-- SOURCE EXTRACT --
Think-Sense-Act: What does it mean to be a robot?

Most generously, a robot is any piece of technology capable of making actions based on measurements it takes. This "robot" is Smoking Spaceman, a Metal House Robot toy from the 1950s and not a robot by this definition.

As with any evolving technology or idea, the notion of what a robot really is has changed a lot. As you can find in the countless resources describing the evolution of robotics, civilizations ancient and modern have stories about clay golems, automata, mechanical assistants created in forges, steam-powered or other manufactured agents doing tasks normally reserved for living things. In 1920, the term ‘robot’ was first published in the Czech science fiction play, Rossum’s Universal Robots; robots began to inundate print media over the next decades (although somehow nobody used the word robotics until Asimov in 1941)1.  


Unimate, the world's first factory robot. It worked in the General Motors assembly line.

Robots began to hit factory floors in the 1960s as computer technology developed, but they looked less like androids and more like automatically controlled versions of factory tools that had previously been controlled by people. Since then, the robot population of the world has exploded. While some research and consumer robots look like the androids and automata of stories, most robots today are more like the factory robots in that they don’t resemble humans. While it's compelling to only allow the status of "true robots" to androids (literally "man-shaped" or "man-like") or machines we can easily personify or imagine are animals, many household appliances parallel these obvious robots in crucial aspects of design and construction. At the core, all of these systems are robots - pieces of technology capable of making actions based on measurements they take.


Left to right, the iconic Honeywell round thermostat and the ATLAS robot by Boston Dynamics.

This definition of a robot could describe something as simple as your thermostat to a complex humanoid like ATLAS. Each "robot" senses its environment -- the thermostat evaluates temperature using a number of different possible methods; ATLAS uses a whole suite of sensors to record visuals, distances, orientation, its own power consumption, and many other states of itself and the world around it. Each "robot" also acts -- the thermostat sends signals to power a furnace or other HVAC system; ATLAS drives motors and hydraulic systems to walk, pick things up, and otherwise be a humanoid robot.

It's what happens in between -- Thinking -- that causes some disagreements about what a robot is. Some thermostats only allow users to set a single setpoint temperature, and the thermostat tries its best to maintain that exact temperature. Other thermostats are full of electronics that allow users to set temperature windows, instruct the thermostat to vary the temperature with the time of day, control settings from anywhere via the internet, or even use algorithms to predict values users might want to set. The first can be accomplished using only mechanical parts; the latter begins to use simple electronic components or even microcontrollers. ATLAS very clearly relies on computer processing to turn information from its sensors into instructions for its actuators, and ATLAS is also conveniently human-shaped, so it's easy for us to imagine ATLAS "thinking." But where should the line be drawn for less complicated systems?

-- STUDY MATERIAL --
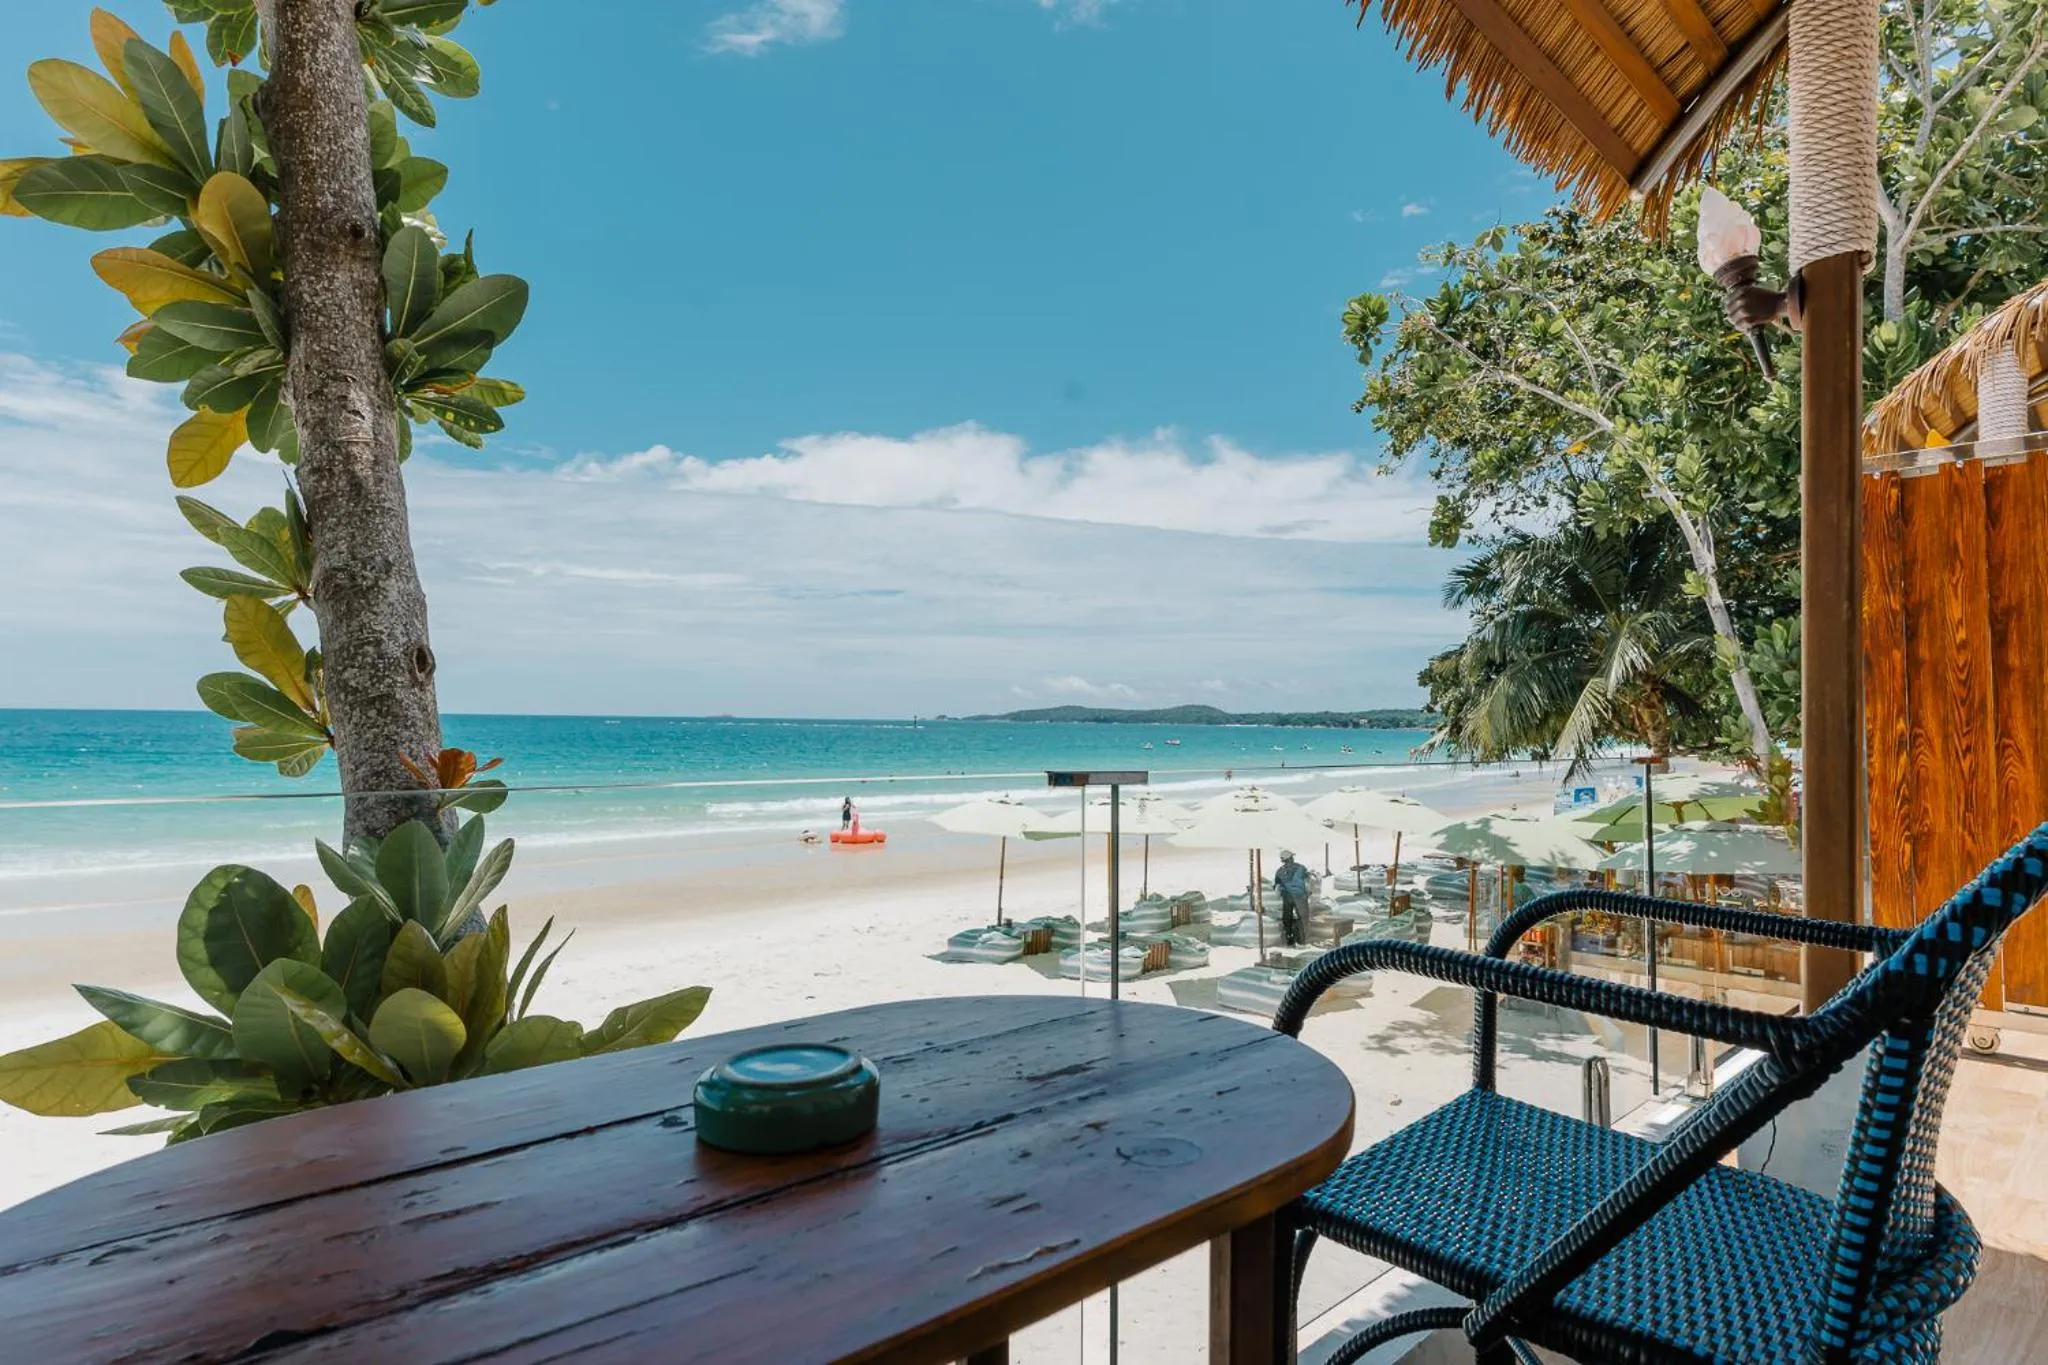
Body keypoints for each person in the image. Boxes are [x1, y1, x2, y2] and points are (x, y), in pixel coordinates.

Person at [1273, 849, 1310, 947]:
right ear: (1291, 858)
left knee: (1287, 918)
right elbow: (1308, 881)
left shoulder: (1279, 871)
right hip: (1300, 896)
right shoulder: (1300, 868)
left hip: (1287, 896)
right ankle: (1302, 940)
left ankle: (1290, 939)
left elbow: (1277, 886)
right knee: (1302, 917)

-- WORK INSTRUCTION --
Copy from the robot text the passage starting at "Think-Sense-Act: What does" and ending at "by this definition.". Rely only on the robot text for what comes next.

-- FINAL ANSWER --
Think-Sense-Act: What does it mean to be a robot?

Most generously, a robot is any piece of technology capable of making actions based on measurements it takes. This "robot" is Smoking Spaceman, a Metal House Robot toy from the 1950s and not a robot by this definition.